This week's pattern remains intact. The U.S. dollar continues to trend lower against the European currencies, but is firmer within the dollar-bloc and against the yen. Spanish and Italian bond yields are lower, while the long-end of the Japanese curve is heavy. Equity markets are finishing the year with a firm note, with board gains in Asia, with the notable exception of Shanghai and Jakarta, and in Europe, with the exception of Stockholm.
The euro is at 7-month highs today, pushing toward $1.3300. The next target is near $1.3385. Sterling has been bid to near the year's high set in late September just above $1.6300. There is little chart resistance until closer to $1.6500. The dollar's slide against the Swiss franc has extended to CHF0.91 and appears headed for CHF0.9000.
The dollar-bloc is not participating in this move against the greenback. This week, for example, the New Zealand dollar has fallen as almost as much as the yen (1.03% and 1.08% respectively). The Australian and Canadian dollars are off 0.04% and 0.57% respectively.
There are a few macro-developments to note:
1. Japan: The BOJ meeting concludes tomorrow. Abe continues to press his case. There is more talk of open-ended asset purchases, like the Fed and ECB, but what does it mean in practice? It does not mean QE-infinity as some critics claim. It seems to mean no pre-determined limit. The Fed is clearly specifying the amount it intends to purchase, which in 2013 seems to be roughly the equivalent of the budget deficit. The ECB has not bought a single bond under its open-end commitment. It has imposed its own limits in terms of duration. The BOJ has extended its asset purchase program several times this year. It shows a willingness to continue to do so. It seems like only a slight difference, largely in terms of presentation, of an open-ended commitment.
2. The German IFO survey was firmer than expected, with the headline up to 102.4 from 101.4 in November and expectations for an increase to 102. It was driven by a rise to 7-month highs in the expectations component. However, the assessment of current conditions actually fell to 2.5 year lows.
3. Minutes from the BOE's MPC meeting earlier this month did not appear to contain surprises. By an 8-1 vote, it did not renew its gilt purchase scheme and for nearly four years (45 months), it kept the base rate steady. With the recent uptick in inflation and some administered price increases likely to filter through into early next year, the MPC may be reluctant to purchase more gilts initially. A six month review of the Funding for Lending Scheme is due in January. The preliminary evidence seems to suggest it has been better for more mortgage lending than corporate lending.
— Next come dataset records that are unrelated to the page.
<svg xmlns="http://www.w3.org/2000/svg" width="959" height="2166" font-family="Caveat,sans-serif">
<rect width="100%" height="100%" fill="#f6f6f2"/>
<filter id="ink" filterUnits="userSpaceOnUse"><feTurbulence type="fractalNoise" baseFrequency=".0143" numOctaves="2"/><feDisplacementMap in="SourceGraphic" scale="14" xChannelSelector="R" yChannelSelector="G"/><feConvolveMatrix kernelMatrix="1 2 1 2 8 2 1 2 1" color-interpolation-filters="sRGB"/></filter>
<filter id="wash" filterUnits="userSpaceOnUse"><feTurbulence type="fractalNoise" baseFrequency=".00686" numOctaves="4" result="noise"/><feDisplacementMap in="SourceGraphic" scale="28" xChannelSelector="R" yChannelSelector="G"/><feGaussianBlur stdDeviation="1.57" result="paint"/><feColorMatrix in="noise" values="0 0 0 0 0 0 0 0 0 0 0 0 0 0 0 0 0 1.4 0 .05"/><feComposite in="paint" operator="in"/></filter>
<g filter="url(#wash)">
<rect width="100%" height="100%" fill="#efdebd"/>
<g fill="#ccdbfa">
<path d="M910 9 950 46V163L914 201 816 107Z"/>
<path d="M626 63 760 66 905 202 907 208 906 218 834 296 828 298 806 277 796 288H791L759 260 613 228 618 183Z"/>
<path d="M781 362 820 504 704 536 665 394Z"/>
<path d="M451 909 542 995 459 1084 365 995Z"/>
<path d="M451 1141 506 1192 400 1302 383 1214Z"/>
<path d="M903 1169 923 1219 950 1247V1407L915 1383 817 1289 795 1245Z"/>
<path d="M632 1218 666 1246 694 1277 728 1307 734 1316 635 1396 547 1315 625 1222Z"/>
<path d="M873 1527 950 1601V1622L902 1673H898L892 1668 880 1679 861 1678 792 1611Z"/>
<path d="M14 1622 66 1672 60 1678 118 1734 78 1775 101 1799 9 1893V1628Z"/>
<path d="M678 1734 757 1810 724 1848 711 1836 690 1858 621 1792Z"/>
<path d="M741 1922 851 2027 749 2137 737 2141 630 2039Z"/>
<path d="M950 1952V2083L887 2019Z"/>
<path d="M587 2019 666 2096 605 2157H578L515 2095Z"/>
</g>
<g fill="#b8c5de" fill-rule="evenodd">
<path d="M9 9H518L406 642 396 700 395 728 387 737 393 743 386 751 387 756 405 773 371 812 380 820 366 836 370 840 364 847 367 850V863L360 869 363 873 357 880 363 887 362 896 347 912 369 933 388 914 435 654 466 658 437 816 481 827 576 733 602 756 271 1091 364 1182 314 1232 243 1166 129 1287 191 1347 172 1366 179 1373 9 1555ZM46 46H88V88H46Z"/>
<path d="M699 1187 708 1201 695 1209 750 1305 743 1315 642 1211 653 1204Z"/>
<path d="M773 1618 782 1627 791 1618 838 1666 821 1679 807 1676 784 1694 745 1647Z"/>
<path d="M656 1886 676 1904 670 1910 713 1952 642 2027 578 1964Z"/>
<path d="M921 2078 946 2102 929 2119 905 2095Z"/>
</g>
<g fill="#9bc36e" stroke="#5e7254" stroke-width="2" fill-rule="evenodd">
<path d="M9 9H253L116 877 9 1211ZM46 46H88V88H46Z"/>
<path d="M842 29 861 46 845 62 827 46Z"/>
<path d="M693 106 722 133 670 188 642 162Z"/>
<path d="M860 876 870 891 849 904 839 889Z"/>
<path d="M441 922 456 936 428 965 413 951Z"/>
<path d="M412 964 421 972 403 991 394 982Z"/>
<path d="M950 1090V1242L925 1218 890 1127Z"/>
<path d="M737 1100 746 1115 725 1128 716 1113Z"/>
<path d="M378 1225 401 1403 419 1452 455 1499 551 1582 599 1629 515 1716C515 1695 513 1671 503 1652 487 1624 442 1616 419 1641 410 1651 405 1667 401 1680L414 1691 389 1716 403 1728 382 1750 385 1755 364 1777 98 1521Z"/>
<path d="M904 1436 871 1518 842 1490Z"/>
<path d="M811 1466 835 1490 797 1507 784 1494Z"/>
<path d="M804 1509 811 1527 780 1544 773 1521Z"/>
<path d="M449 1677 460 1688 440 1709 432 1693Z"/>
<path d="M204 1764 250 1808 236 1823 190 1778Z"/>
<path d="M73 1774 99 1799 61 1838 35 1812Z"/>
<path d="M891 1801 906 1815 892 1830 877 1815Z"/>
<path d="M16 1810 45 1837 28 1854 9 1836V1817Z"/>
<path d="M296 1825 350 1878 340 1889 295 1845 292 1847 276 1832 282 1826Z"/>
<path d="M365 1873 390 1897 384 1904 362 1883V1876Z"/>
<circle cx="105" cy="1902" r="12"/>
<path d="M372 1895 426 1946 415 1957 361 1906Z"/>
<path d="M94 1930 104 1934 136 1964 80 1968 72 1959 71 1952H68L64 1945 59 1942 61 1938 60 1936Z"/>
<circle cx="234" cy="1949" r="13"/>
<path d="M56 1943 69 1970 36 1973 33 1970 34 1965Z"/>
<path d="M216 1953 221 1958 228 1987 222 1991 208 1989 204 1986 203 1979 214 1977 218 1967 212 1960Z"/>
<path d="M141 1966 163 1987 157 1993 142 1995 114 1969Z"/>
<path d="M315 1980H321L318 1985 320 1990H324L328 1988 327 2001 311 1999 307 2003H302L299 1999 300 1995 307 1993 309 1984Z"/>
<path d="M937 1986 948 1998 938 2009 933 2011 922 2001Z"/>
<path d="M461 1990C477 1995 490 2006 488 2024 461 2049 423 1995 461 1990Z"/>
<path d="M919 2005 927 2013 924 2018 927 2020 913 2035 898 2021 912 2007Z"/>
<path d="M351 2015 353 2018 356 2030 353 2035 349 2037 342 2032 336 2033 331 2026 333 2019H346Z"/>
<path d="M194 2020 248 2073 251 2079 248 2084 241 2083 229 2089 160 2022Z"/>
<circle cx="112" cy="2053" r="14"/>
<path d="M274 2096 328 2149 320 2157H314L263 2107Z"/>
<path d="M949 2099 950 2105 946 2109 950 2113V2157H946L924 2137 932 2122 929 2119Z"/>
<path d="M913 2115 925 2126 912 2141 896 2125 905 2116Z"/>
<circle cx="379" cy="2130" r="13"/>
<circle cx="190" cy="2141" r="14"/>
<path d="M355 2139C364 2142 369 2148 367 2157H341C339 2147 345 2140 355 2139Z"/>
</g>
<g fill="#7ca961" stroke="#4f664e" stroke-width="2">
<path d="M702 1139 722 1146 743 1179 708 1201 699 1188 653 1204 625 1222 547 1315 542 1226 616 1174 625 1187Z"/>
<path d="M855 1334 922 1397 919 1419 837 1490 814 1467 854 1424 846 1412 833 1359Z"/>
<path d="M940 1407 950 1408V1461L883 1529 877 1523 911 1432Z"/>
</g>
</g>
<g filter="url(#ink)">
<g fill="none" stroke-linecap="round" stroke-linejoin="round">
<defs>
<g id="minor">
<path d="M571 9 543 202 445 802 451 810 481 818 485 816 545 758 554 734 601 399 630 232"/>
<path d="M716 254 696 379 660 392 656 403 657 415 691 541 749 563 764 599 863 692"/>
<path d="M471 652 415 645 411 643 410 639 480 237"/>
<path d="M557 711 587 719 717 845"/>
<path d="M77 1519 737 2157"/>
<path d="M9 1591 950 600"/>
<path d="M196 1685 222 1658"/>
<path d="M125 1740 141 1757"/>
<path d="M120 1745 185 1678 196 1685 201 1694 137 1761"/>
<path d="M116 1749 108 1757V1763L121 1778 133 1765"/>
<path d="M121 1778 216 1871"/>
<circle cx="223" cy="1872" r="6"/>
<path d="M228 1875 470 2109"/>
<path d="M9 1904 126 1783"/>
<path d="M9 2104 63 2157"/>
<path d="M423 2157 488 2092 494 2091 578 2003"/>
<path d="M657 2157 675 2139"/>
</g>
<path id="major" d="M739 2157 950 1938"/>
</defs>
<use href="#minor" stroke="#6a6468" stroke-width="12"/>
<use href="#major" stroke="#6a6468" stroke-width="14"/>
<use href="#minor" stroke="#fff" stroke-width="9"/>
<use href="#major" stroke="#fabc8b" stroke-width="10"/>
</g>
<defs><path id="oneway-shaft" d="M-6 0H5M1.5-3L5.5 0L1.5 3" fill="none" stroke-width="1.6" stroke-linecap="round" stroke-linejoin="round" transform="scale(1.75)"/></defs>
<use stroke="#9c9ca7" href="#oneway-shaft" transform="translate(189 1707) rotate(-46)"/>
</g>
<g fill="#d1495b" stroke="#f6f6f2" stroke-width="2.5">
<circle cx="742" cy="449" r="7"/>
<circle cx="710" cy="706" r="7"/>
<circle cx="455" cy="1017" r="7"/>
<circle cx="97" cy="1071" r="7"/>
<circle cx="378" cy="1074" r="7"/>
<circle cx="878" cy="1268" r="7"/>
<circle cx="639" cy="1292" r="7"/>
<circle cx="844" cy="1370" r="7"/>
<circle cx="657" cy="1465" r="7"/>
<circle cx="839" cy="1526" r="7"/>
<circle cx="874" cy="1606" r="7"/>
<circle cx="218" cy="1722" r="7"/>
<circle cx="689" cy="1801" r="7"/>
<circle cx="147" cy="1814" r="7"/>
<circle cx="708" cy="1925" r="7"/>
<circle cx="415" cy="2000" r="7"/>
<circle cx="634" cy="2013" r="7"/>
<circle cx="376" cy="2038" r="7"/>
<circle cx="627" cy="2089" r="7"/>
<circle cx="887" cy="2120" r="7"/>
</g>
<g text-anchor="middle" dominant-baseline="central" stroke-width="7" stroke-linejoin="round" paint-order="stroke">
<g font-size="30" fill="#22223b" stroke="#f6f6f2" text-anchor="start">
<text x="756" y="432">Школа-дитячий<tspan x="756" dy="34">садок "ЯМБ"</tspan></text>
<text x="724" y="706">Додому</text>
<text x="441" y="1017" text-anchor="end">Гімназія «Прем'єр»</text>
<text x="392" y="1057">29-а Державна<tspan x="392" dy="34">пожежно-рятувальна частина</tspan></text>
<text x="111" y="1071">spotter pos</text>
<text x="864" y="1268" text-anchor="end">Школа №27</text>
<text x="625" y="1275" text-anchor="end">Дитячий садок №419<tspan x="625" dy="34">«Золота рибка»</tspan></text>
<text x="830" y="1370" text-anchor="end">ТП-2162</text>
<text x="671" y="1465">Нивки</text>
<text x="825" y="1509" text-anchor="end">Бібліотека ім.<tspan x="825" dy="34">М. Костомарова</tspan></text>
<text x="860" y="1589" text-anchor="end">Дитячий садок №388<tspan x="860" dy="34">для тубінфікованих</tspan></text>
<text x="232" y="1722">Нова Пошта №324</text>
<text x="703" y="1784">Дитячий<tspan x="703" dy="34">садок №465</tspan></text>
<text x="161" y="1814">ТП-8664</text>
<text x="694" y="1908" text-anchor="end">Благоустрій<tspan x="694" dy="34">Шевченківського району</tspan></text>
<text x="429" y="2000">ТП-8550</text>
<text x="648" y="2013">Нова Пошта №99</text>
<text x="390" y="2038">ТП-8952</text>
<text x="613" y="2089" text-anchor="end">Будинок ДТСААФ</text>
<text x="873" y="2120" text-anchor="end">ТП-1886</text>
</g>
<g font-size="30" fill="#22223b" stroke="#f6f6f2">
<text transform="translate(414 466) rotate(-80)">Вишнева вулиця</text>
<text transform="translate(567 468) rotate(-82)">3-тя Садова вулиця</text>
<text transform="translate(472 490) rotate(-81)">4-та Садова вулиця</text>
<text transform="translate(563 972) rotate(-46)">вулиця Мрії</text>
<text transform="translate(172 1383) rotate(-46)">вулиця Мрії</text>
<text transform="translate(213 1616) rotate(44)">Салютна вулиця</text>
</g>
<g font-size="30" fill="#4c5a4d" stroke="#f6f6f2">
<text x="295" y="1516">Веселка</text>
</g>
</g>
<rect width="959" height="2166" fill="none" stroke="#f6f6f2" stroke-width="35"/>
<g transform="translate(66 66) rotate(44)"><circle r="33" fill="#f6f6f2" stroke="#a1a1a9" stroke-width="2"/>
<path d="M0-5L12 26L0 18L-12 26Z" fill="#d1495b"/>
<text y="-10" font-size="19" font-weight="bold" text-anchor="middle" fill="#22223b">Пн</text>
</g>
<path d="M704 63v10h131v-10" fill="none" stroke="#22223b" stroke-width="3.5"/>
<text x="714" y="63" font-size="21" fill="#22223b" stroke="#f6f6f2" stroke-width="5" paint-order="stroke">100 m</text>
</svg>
4. Italian politics remains unsettled. After pulling support for the technocrat government, forcing the election 6-8 weeks earlier than it otherwise would have been, Berlusconi now is urging a delay in the election, seeking more time to campaign. His party is playing for time in parliament as well. It means that the 2013 budget is unlikely to be passed this week, which had been expected. The election now looks likely for Feb. 24, but it could be pushed into March.